The amount of information Hunt communicates in 1 hour 22 minutes is impressive. To do this in an engaging and funny way, even more so. We cover the narrative of ‘The Lost Cause’ (where Southerners rewrote the Confederacy cause from fighting for slavery to defending states rights) to the failure of Reconstruction, and the story of the United Daughters of the Confederacy, who in their grief – and anger – after the loss of their husbands, sons and brothers, erected statues to wrest their narrative back from victorious northerners and show the freed slaves who remained boss. This is, for the most part, told excellently.
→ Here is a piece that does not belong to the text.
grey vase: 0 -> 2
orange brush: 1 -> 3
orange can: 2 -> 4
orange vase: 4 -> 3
LFF 2021: THE NEUTRAL GROUND: The Daily Show-Style Documentary On Confederate Legacy
source: LFF

But the shock of the Confederacy and the slavery they fought to uphold is sometimes dulled by Hunt’s insistence on humour. Viewing a memorial to the 1811 German Coast Uprising – an uprising of over 500 slaves – which depicts the decapitation that those slaves suffered, Hunt isn’t sure whether to try to add humour to offset the horror, resulting in mirth that jars with the severity of the topic.

A Personal and Political Story

While quite rightly not a neutral documentary, it’s also not a documentary just about the statues and the debate surrounding them. It’s Hunt’s story too. Thankfully, the initial worry that the piece may be a part-documentary-part-self-promotion vehicle is quickly quelled in favour of an engaging story about Hunt’s relationship with his own blackness. Speaking with his father, we learn how Hunt suppressed his blackness throughout his childhood and adolescence. While exploring the importance of New Orleans’ statues, alongside this Hunt explores what blackness – and his blackness – means to him, and the different ways it can be viewed and embraced.
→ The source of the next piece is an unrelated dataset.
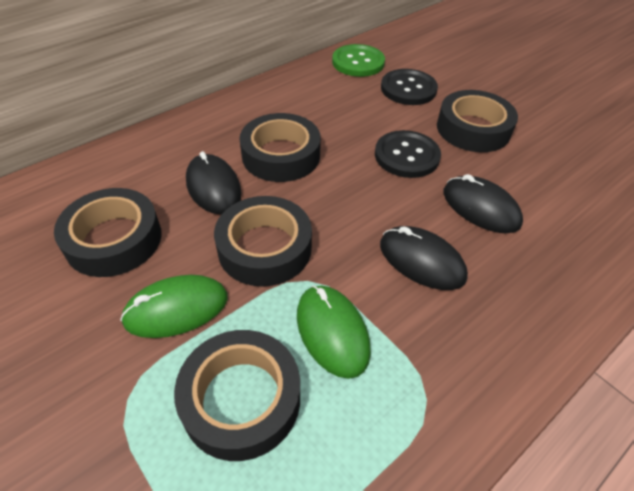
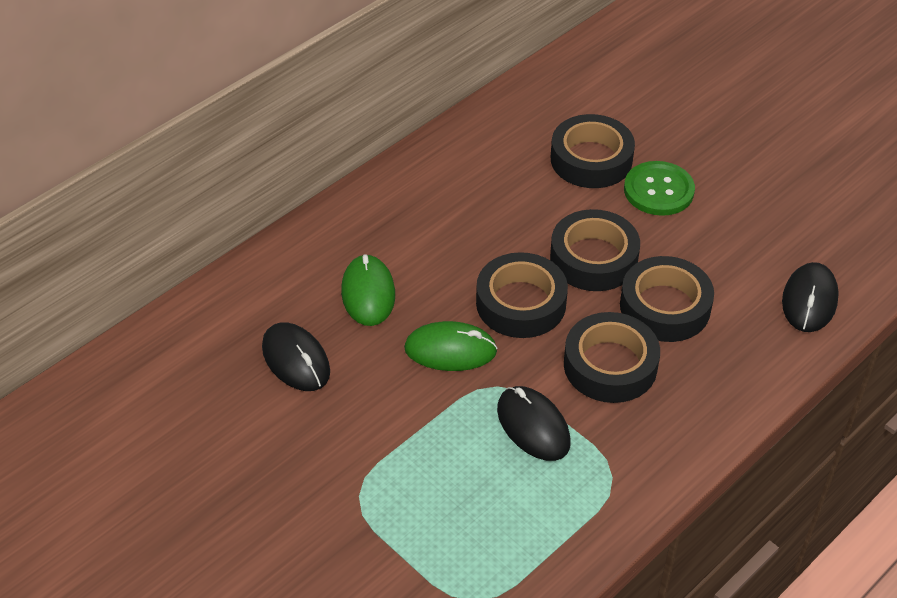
black button: 2 -> 0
His personal viewpoint is often vital. Speaking with Confederate supporters during a Civil War reenactment, he tells them how he feels when he sees the blue-crossed Confederate flag without defensiveness or accusation, which produces an openness in his interlocutors that reveals interesting responses. Hunt’s story, however, while an important one, sometimes detracts from the debate about the statues themselves.
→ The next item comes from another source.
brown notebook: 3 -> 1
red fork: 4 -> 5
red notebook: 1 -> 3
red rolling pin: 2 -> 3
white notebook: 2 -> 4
Beyond the general statement, ‘It’s good that these statues are down’, Hunt is reluctant to go any further. It’s the people he interviews who make the suggestions for what else needs to be done, such as renaming streets and schools named after Confederate leaders – but he declines to give his own opinion. As a result, the ending feels abrupt. While Hunt’s arc is completed, the story of the monuments in New Orleans – and the country at large – is left hanging. Perhaps that’s the point.

Enduring Myths

While the temptation to lay a large chunk of the blame of modern-day racism in America at Trump’s door must’ve been tempting (and the former President is rightly not let off the hook completely) Hunt deals with this in a nuanced and historical way. Trump is viewed as an inheritor rather than originator of racist myths and skewed narratives forged by a media and culture shot-through with white supremacy. Hunt shows sympathy for people who have been fed lies and so believe them, without showing sympathy for their actions, and explores how and why culture promotes racist narratives. This documentary does a fantastic job of countering the racist myths and narratives armed with the facts and, for good measure, wit.

Drawing on his Daily Show experience, Hunt expertly conveys detailed information sharply, exploring the important topic of the legacy of slavery – and his own Blackness – in a thoughtful and engaging way.

The Neutral Ground screened at the 2021 London Film Festival.